Car Horns

A motor horn, like any other source of sound, must set up vibrations in the air; the variations in air pressure associated with these vibrations are perceived by the ear as sound. The pitch of the sound is determined by the frequency, i.e., the number of vibrations per second.

Depending on the acoustic pressure (measured in microbars, a unit of pressure corresponding to a water volume of 1/100 mm) and the frequency of the sound, the human ear perceives a certain loudness.

Loudness is measured in Decibels. For a given acoustic pressure, sounds differing in pitch are not perceived as having the same loudness. The range of audibility is bounded by the threshold of hearing at low values of the acoustic pressure, and by the threshold of pain at high values of this pressure.

At frequencies of 2000-5000 cycles/secs, audibility extends down to very low acoustic pressures, i.e., the human ear is particularly sensitive in this frequency range. It so happens that the acoustic pressure of the sound emitted by motor vehicles is relatively low in this same frequency range of 2000 - 5000 cycles/sec. It is therefore advantageous to ensure that the frequencies of the sounds made by a motor horn are within this range: the horn will thus better be able to make itself heard above the general noise of the traffic.

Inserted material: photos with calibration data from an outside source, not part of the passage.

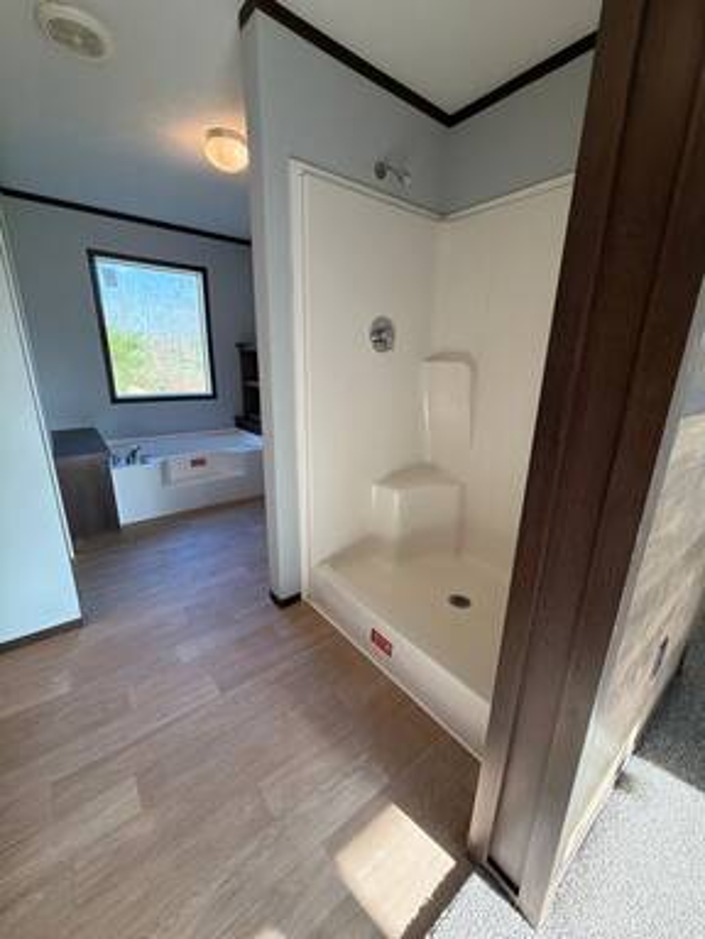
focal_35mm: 14
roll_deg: -0.2
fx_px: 380
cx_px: 352
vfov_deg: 102.1
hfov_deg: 85.7
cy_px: 470
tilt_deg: -14.5
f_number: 2.2
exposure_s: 1/120
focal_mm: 2.22
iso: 160
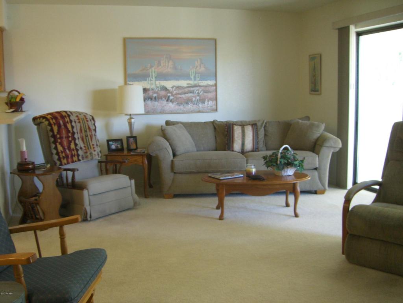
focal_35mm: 38
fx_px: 442
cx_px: 202
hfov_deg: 49.0
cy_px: 152
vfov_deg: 37.7
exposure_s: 1/20
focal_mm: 6.2
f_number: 2.7
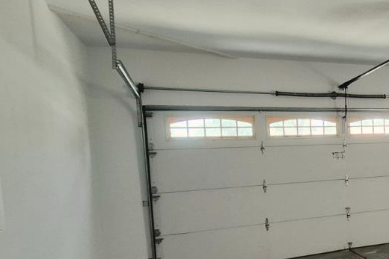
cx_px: 463
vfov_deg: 34.1
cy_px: 153
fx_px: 422
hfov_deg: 37.7
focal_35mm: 39
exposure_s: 1/60.2
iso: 80
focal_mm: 1.74
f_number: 2.2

Most of the horns now used as warning devices on motor vehicles are either of the impact type or klaxons.

Both kinds have an electromagnet whose winding is energised when the driver presses the horn button. An iron plate, called the armature, is attracted by the magnet and, in doing so, opens a contact and thus cuts off the current to the electromagnet, which now releases the armature, allowing the latter to spring back to its initial position. The whole cycle of events now repeats itself. The oscillations of the armature are transmitted to a diaphragm which in turn sets up vibrations in the air. The number of vibrations per second is called the fundamental frequency of the horn.

In the impact-type horn the entire diaphragm assembly (comprising armature plate, oscillating beam and diaphragm) strikes the core of the electromagnet. Harmonic oscillations in a narrow frequency range are additionally produced. As a result of this, the sound spectrum of an impact-type horn mainly shows two narrow frequency ranges, so that it can penetrate effectively through noise.

In the case of the klaxon, with its rather softer note, the diaphragm assembly does not hit the core, but can oscillate freely. The sound spectrum of the klaxon has many overtones spread out over a wide frequency range; the pitch of the fundamental tone of the horn is determined mainly by the length of the horn.